» WORK INSTRUCTIONS
Will you write out the data exactly, excluding every picture?

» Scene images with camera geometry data
* * * * * * *

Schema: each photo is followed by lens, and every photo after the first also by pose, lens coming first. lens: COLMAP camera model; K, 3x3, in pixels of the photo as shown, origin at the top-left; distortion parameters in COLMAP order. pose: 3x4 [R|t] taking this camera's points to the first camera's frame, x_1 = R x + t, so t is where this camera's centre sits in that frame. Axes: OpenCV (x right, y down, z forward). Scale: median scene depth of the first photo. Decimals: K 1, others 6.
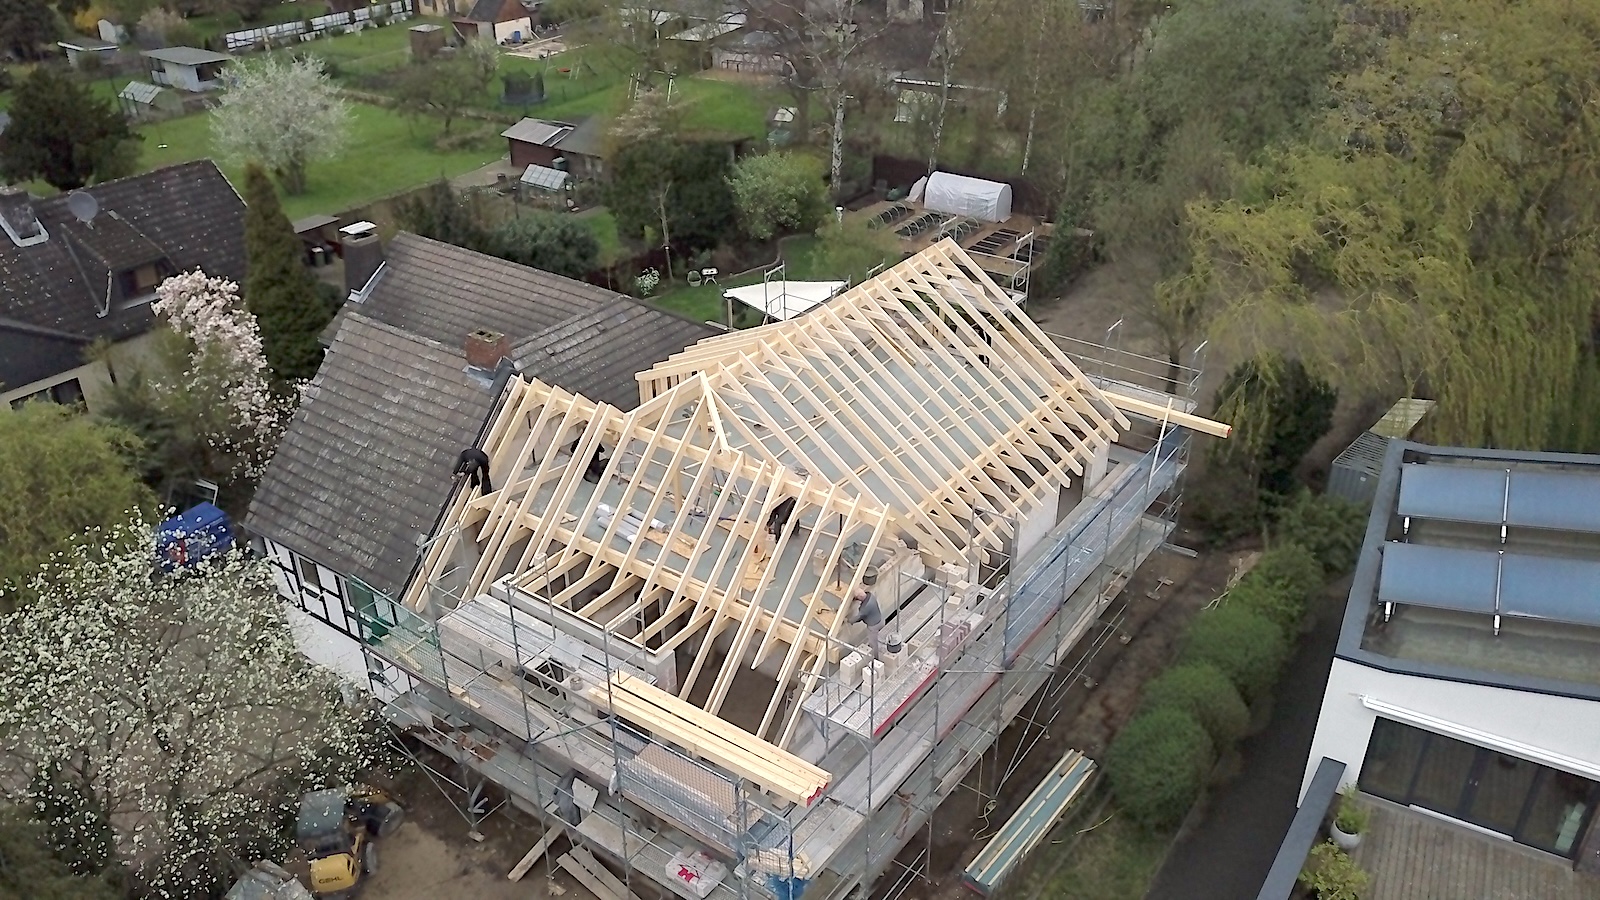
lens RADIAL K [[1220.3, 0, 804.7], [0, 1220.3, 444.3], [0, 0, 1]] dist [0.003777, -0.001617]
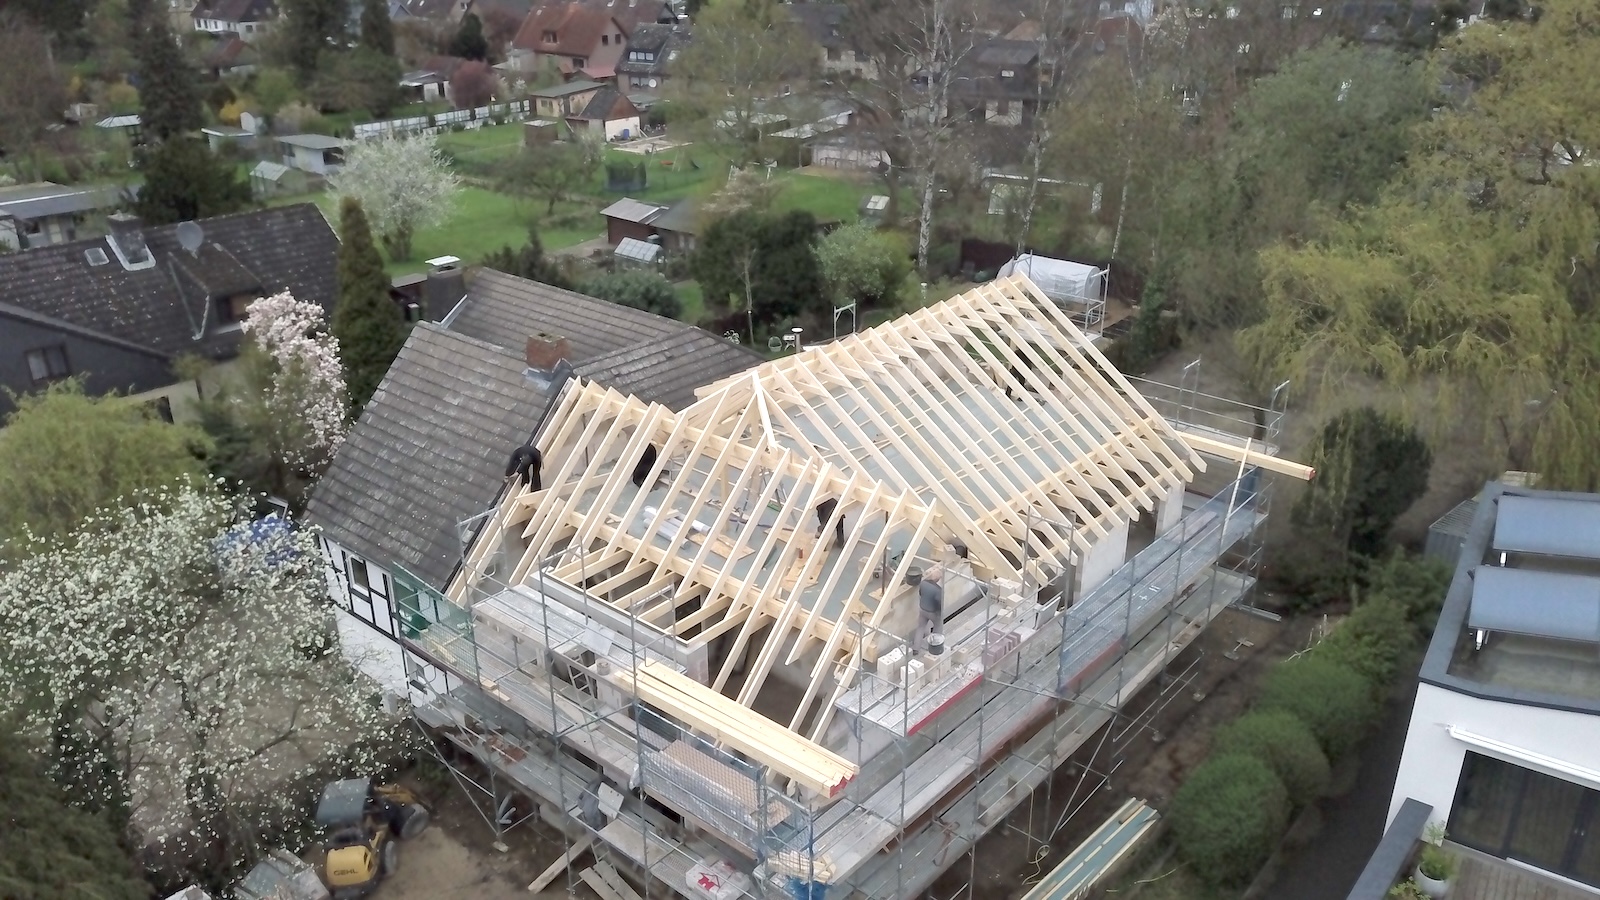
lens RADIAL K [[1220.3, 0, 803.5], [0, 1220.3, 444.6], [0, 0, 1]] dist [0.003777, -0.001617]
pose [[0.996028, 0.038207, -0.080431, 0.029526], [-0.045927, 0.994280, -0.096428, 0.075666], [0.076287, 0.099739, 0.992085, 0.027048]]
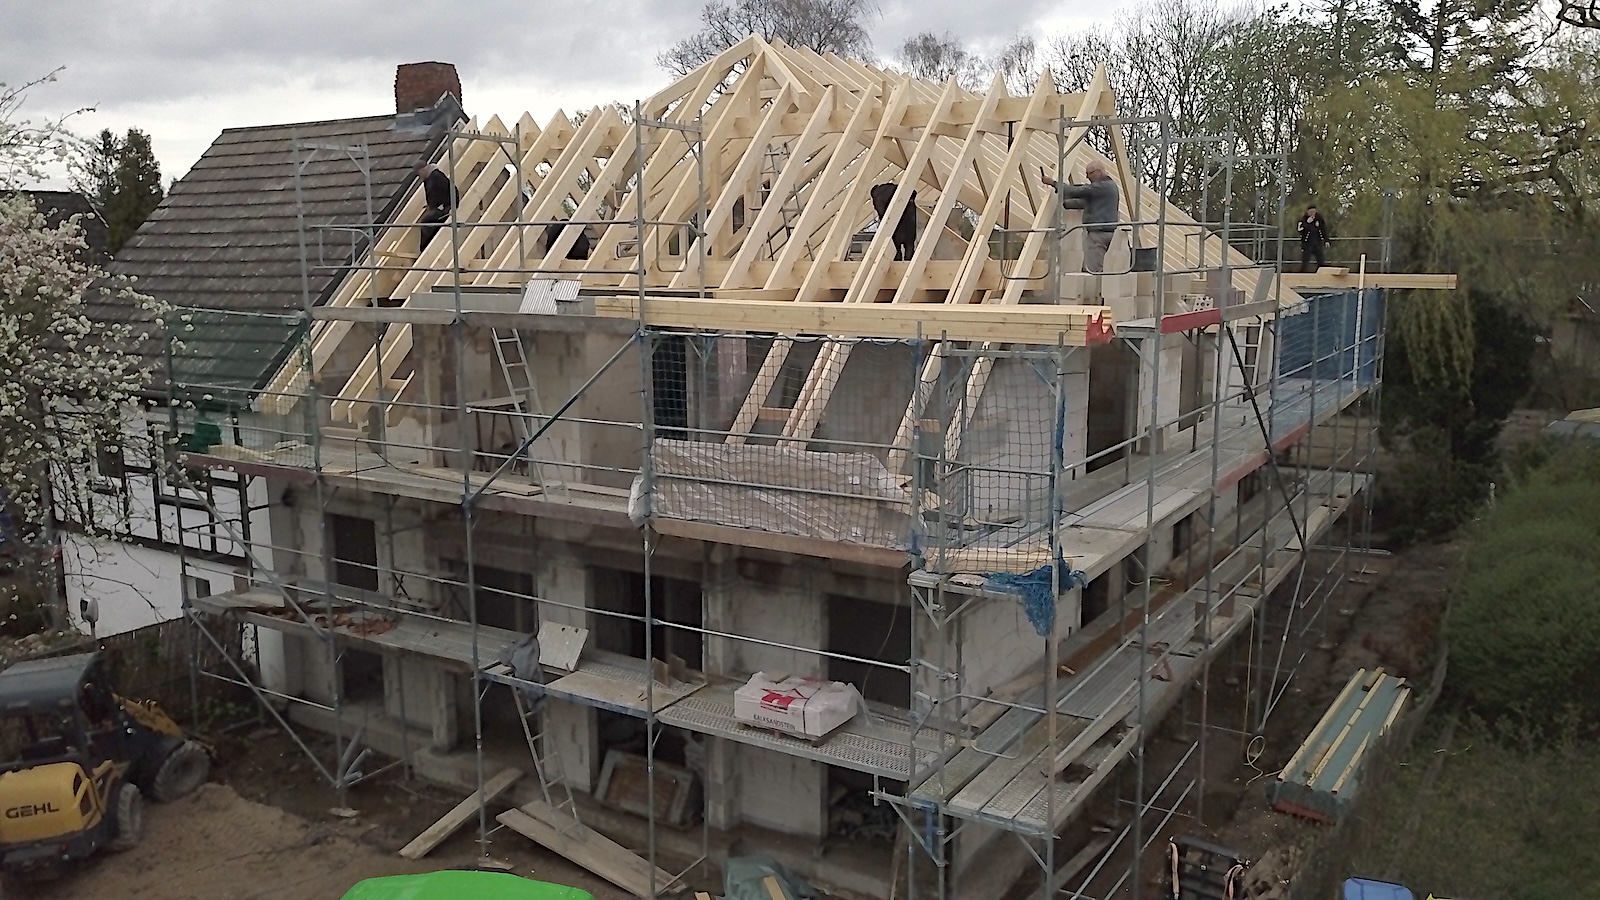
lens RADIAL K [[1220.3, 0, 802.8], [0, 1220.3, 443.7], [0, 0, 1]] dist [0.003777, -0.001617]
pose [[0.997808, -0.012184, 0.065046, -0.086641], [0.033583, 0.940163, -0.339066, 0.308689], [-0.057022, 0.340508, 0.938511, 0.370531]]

* * * * * * *

» ANSWER TO THIS EXERCISE
Schema: each photo is followed by lens, and every photo after the first also by pose, lens coming first. lens: COLMAP camera model; K, 3x3, in pixels of the photo as shown, origin at the top-left; distortion parameters in COLMAP order. pose: 3x4 [R|t] taking this camera's points to the first camera's frame, x_1 = R x + t, so t is where this camera's centre sits in that frame. Axes: OpenCV (x right, y down, z forward). Scale: median scene depth of the first photo. Decimals: K 1, others 6.
lens RADIAL K [[1220.3, 0, 804.7], [0, 1220.3, 444.3], [0, 0, 1]] dist [0.003777, -0.001617]
lens RADIAL K [[1220.3, 0, 803.5], [0, 1220.3, 444.6], [0, 0, 1]] dist [0.003777, -0.001617]
pose [[0.996028, 0.038207, -0.080431, 0.029526], [-0.045927, 0.994280, -0.096428, 0.075666], [0.076287, 0.099739, 0.992085, 0.027048]]
lens RADIAL K [[1220.3, 0, 802.8], [0, 1220.3, 443.7], [0, 0, 1]] dist [0.003777, -0.001617]
pose [[0.997808, -0.012184, 0.065046, -0.086641], [0.033583, 0.940163, -0.339066, 0.308689], [-0.057022, 0.340508, 0.938511, 0.370531]]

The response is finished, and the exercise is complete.